Set the listing down exactly; no pictures.

### Dataset content
--------------------

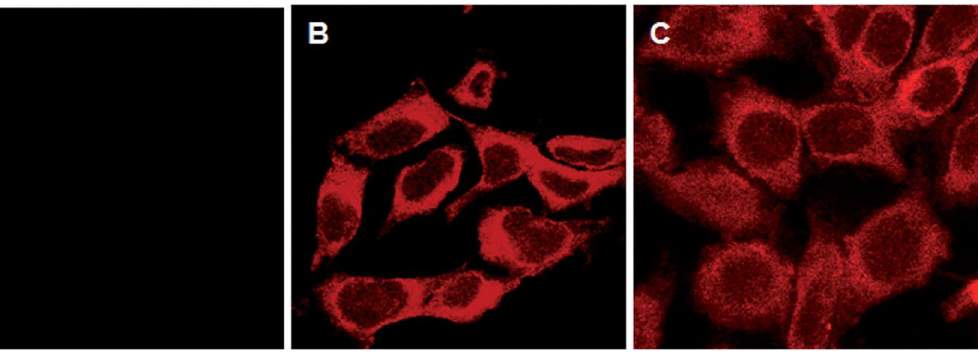
Figure 30: Cellular uptake by confocal laser microscopy. Images of B78-H1 cells (A) untreated and treated with 400 nm Rhod-TAT-SPION-TPP after incubation for (B) 3 h and (C) 24 h [68]. With permission from John Wiley and Sons.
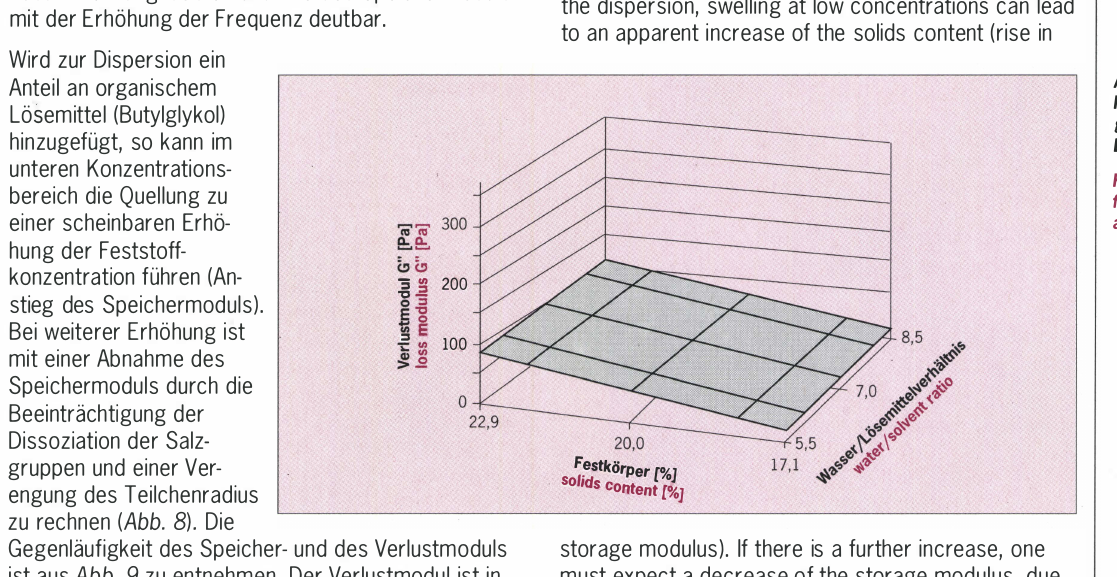
Fig. 9: Loss modulus as a function of the solids content and the water: solvent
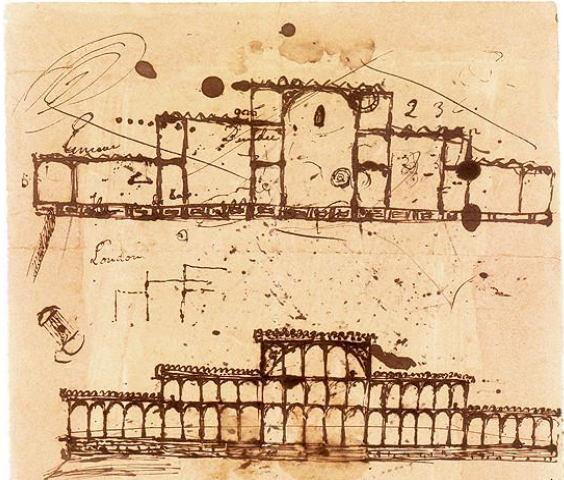
Figure 2 : First sketch for the Great Exhibition Building by Sir Joseph Paxton (1850). Figure 3 : The Crystal Palace in Hyde Park for Grand International Exhibition of 1851. Between May and October 1851 millions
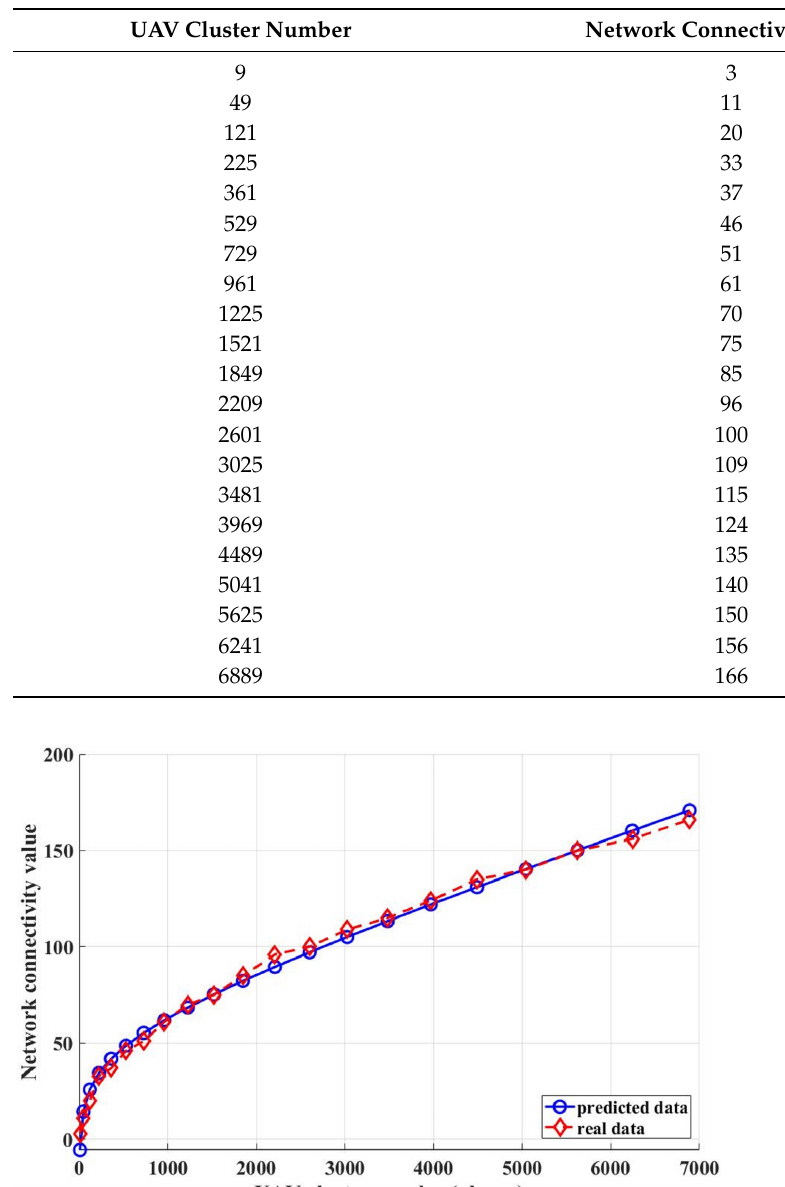
Table 2. Network connectivity values of different-scale UAV formations.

--------------------

### Answer to the exercise
Figure 30: Cellular uptake by confocal laser microscopy. Images of B78-H1 cells (A) untreated and treated with 400 nm Rhod-TAT-SPION-TPP after incubation for (B) 3 h and (C) 24 h [68]. With permission from John Wiley and Sons.
Fig. 9: Loss modulus as a function of the solids content and the water: solvent
Figure 2 : First sketch for the Great Exhibition Building by Sir Joseph Paxton (1850). Figure 3 : The Crystal Palace in Hyde Park for Grand International Exhibition of 1851. Between May and October 1851 millions
Table 2. Network connectivity values of different-scale UAV formations.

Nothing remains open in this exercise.